Değişen yapısıyla dilsel evrimin bir işaretleyicisi olarak kabul edilebilecek olan örtmece: toplumsal bir uzlaşı sonucunda tabu, yasak, kaba, çirkin, kötü, uyumsuz, uygunsuz, müstehcen şeklinde kodlanan dilsel yapıların doğrudan ifadesi yerine dolaylı/örtük bir şekilde ifade edilmesidir. Sözü edilen dilsel yapılar içerisinde uyumsuzluk, üzerinde durmak istediğimiz temel kavramdır. Örtmece yapısal özelliği gereği uyumsuzluk barındırmaktadır. Norm olarak kabul gören ve bu nedenle “normal” olarak işaretlenen dilsel yapıların kültürel ve sosyal sebeplerden dolayı ifadesinde güçlüğün yaşandığı noktada başvurulan örtmece, bu yönüyle standardın dışına çıkarak uyumsuzluk performansı sergilemektedir.
Uyumsuzluk kavramı hem mizah hem de örtmece ifadelerinin ortaklaştığı noktadır. Dolayısıyla da temel mizah teorilerinden biri olan uyumsuzluk teorisi mizahın örtmece ile olan ilişkisini gösterir niteliktedir. Sözü edilen ilişki bu çalışma özelinde Leyla ile Mecnun dizisi örnekleminde incelenmiştir. Absürt komedi türünün başarılı bir örneği olarak kabul edilen dizi içerdiği örtmece ifadeleri ile uyumsuzluk teorisi odaklı bir mizah anlayışı benimsemiştir. Bu çalışma kapsamında Leyla ile Mecnun dizisinde hangi örtmece ifadelerinin, ne sıklıkla ve hangi temalar bağlamında kullanıldığı; uyumsuzluk teorisi ve örtmece arasında nasıl bir ilişkinin olduğu, benzeşen ve farklılaşan noktaların neler olduğu incelenmiştir.
Bu bağlamda Leyla ile Mecnun dizisinin 2011-2013 yılları arasında yayınlanan 103 bölümü içerisinde yer alan örtmece ifadelerinin belirlenmesinde amaçsal örneklem, ulaşılan korpusun incelenmesinde doküman incelemesi ve verilerin değerlendirilmesi için nitel araştırma yöntemlerinden içerik analizi yöntemi kullanılmıştır. Ulaşılan örtmece ifadelerinin tematik sınıflaması yapılmış, kullanım sıklığı verilmiş ve ifadelerin içerdiği uyumsuzlukların mizahî işlevi belirtilmiştir.

--------

_Yapılacak İşler_:
- 1) Örtmece ve mizah üzerine olan metne göre aşağıdaki soruları yanıtlayın:
(a) Uyumsuzluk kavramı hangi iki ifade türünün ortaklaştığı noktadır?
(b) İncelenen dizinin hangi yıllar arasında yayınlanan kaç bölümü ele alınmıştır?
(c) Verilerin değerlendirilmesi için hangi yöntem kullanılmıştır?
- 2) Örtmece ve mizah üzerine olan metni son cümlesinden sonra gelecek biçimde sürdürün.

_Eldeki Veriler_:
--------

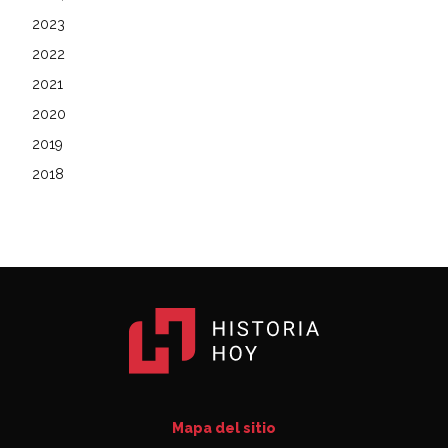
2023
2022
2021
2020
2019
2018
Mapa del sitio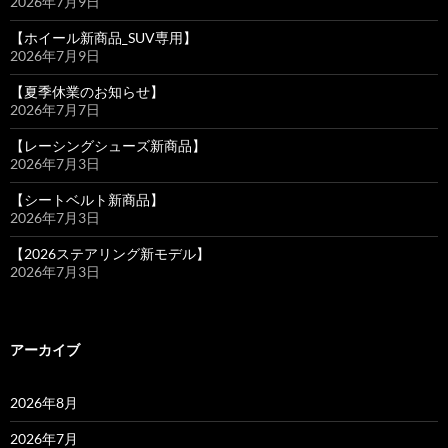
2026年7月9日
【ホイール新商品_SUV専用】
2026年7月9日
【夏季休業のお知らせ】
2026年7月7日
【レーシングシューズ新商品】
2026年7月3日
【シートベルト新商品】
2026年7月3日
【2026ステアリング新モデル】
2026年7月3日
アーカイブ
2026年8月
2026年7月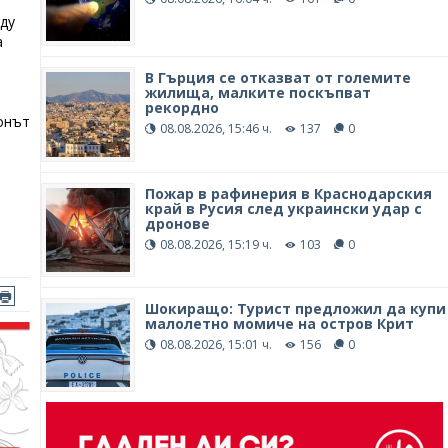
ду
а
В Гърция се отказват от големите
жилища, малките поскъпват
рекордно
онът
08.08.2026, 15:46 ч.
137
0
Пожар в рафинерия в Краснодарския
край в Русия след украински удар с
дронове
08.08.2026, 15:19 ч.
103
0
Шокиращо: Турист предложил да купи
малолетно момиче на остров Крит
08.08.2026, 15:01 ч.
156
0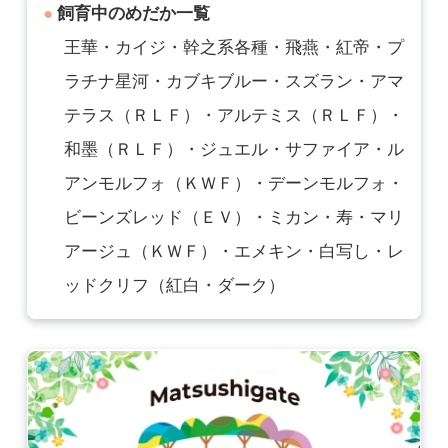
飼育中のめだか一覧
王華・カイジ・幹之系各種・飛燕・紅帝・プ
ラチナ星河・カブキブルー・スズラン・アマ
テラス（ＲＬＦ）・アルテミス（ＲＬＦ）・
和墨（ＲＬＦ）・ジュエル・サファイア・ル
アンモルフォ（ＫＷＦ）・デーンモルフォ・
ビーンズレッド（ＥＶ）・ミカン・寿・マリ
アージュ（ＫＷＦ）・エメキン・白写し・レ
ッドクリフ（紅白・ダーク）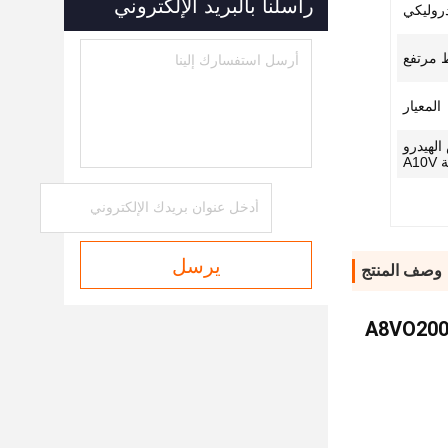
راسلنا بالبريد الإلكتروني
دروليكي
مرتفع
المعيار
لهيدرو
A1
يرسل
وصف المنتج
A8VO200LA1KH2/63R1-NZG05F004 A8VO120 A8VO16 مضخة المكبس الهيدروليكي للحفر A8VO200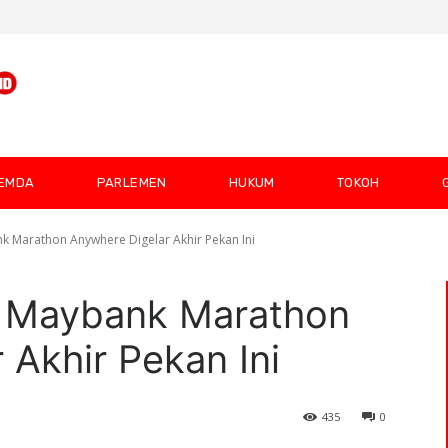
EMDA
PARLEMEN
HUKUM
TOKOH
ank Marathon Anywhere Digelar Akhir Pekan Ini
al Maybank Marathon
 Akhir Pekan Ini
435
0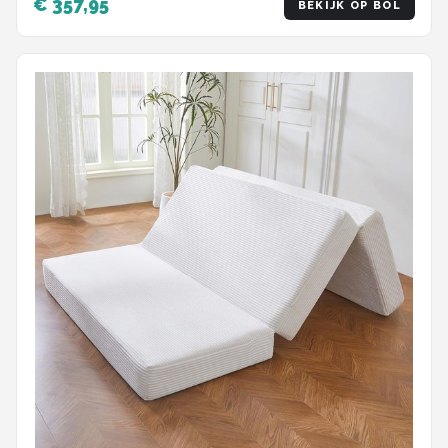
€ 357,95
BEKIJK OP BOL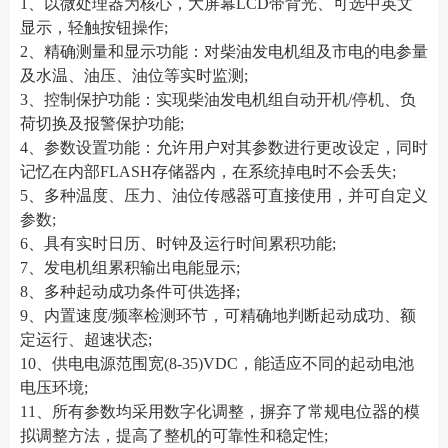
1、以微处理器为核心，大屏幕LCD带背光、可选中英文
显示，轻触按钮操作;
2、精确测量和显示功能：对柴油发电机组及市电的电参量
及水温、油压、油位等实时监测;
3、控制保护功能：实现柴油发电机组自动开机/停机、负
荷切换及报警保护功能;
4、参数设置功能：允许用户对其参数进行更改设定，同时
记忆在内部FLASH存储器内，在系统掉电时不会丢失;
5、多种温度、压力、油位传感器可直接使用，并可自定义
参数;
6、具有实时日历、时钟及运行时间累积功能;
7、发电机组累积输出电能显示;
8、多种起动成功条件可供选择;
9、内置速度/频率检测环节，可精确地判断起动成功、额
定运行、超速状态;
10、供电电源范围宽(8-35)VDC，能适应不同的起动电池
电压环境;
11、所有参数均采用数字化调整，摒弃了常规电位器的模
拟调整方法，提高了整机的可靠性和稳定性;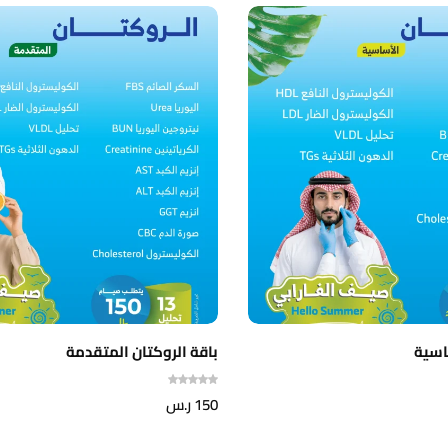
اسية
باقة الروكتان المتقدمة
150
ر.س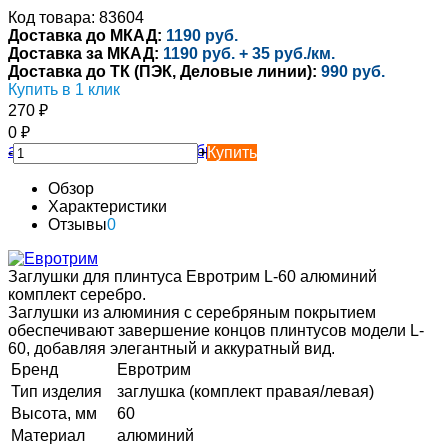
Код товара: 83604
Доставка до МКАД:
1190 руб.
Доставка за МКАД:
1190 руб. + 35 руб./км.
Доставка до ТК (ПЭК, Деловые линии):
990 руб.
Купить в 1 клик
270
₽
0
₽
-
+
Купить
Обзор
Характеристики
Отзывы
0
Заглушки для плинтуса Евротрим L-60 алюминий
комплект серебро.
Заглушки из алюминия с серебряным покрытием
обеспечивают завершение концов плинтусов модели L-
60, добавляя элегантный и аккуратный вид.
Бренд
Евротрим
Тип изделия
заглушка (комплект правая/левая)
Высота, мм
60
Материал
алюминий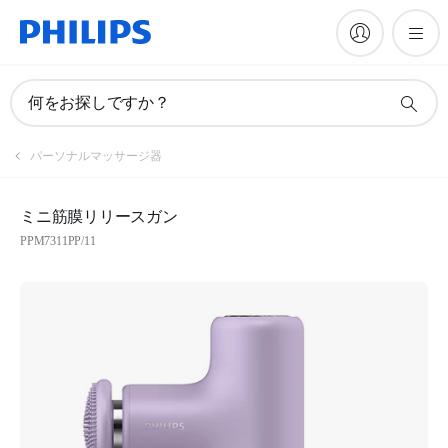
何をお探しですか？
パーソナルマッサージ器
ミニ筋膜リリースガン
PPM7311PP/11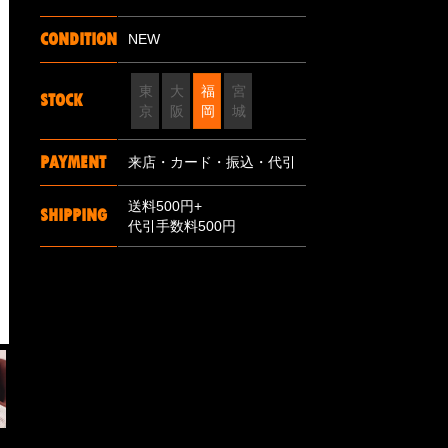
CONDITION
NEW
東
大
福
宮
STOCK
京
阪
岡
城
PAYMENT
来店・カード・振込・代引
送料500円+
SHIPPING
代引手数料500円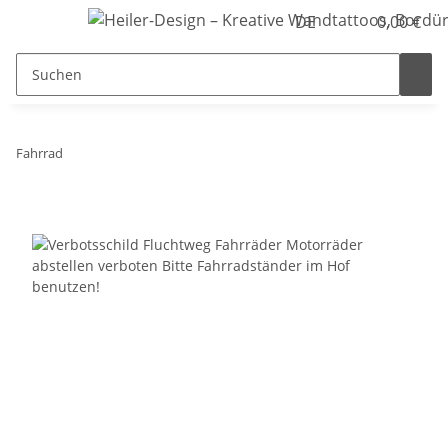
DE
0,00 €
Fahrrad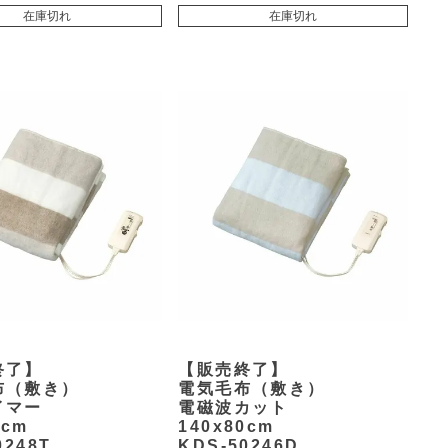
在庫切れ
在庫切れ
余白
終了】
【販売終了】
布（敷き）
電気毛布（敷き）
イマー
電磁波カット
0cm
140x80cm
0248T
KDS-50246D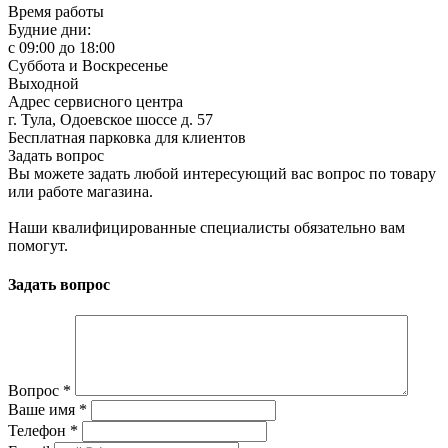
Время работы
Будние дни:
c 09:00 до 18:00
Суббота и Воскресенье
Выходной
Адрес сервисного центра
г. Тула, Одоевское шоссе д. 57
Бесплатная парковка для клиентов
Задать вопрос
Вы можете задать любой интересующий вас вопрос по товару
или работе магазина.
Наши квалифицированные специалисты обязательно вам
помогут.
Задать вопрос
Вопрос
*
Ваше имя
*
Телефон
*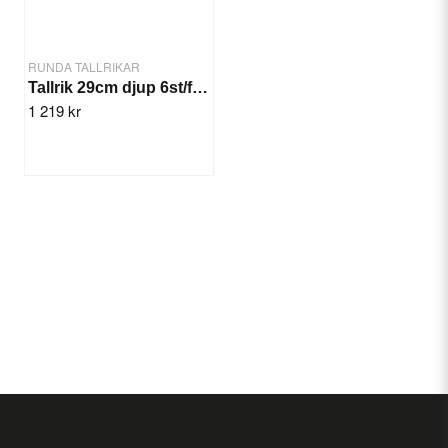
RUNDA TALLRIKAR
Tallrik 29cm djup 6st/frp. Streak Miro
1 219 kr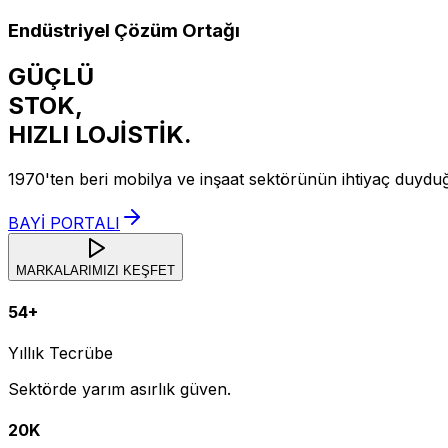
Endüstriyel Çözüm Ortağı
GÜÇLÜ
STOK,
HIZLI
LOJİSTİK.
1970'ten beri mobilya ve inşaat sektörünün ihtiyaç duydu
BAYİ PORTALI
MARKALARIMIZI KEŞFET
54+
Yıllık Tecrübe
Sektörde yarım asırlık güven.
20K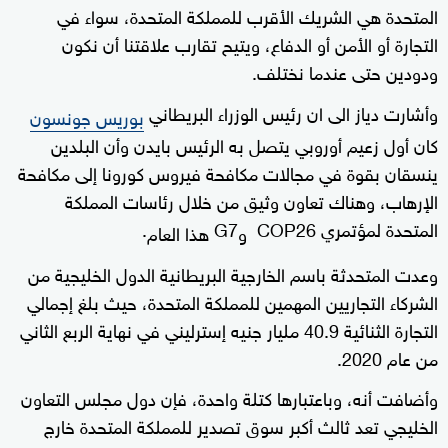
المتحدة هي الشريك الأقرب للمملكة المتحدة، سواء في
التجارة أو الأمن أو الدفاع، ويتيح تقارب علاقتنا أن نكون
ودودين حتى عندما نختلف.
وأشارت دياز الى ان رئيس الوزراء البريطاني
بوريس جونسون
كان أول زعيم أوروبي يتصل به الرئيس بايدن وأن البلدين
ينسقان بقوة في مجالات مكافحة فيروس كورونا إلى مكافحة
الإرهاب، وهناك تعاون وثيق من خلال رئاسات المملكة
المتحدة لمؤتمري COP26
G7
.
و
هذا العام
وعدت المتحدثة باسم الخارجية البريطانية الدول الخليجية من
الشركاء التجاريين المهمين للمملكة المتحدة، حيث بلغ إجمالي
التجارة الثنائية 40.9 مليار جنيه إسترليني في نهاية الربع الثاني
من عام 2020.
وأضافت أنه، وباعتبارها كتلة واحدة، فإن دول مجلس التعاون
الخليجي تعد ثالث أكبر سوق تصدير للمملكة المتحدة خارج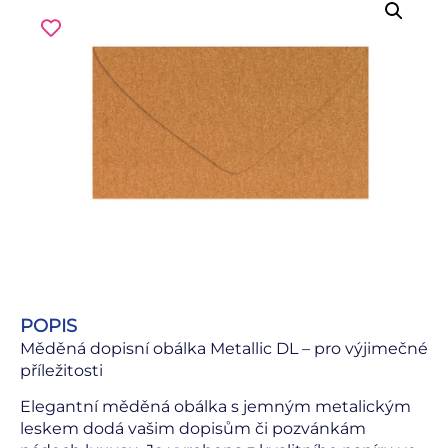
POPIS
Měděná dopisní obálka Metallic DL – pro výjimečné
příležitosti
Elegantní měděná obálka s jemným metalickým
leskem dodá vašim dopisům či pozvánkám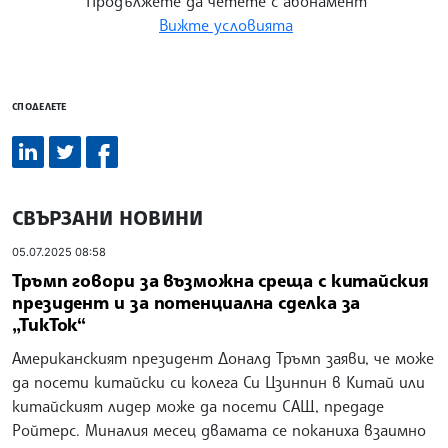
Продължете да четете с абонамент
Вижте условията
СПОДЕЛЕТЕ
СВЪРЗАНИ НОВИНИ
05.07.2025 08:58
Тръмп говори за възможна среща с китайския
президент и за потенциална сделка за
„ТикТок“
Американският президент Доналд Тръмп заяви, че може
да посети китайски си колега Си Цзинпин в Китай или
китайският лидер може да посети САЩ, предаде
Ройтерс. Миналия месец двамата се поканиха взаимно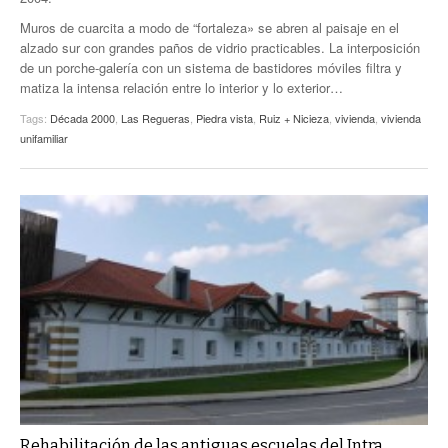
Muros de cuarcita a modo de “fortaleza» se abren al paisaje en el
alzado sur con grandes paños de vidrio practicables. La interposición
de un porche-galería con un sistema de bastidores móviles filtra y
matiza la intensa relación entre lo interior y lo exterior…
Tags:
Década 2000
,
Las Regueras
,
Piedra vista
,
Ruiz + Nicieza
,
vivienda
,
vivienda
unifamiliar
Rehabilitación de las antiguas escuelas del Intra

--------

_Görevlere Göre Sonuçlar_:
- 1)
(a) Mizah ve örtmece ifadeleri.
(b) 2011-2013 yılları arasında yayınlanan 103 bölümü.
(c) Nitel araştırma yöntemlerinden içerik analizi yöntemi.

- 2)
Çalışmada örtük anlam taşıyıcısı olarak örtmece ifadelerinin bilinen işlevlerinin yanında mizahî bir işlev fonksiyonuyla da hareket ettiği ortaya konmuştur.
Euphemism, with its constant changing and transforming structure can be considered as a marker of linguistic evolution. It is the indirect/implicit expression of linguistic structures encoded as taboo, forbidden, vulgar, ugly, bad, incongruity, inappropriate, obscene as a result of a social consensus. Among aforementioned structures, incongruity is the basic concept we want to focus on. Euphemism contains incongruity due to its structural feature and is used where there is difficulty in the expression of linguistic structures that are accepted as a norm and naturally marked as "normal" for cultural and social reasons. In this aspect euphemism exhibits incongruity performance.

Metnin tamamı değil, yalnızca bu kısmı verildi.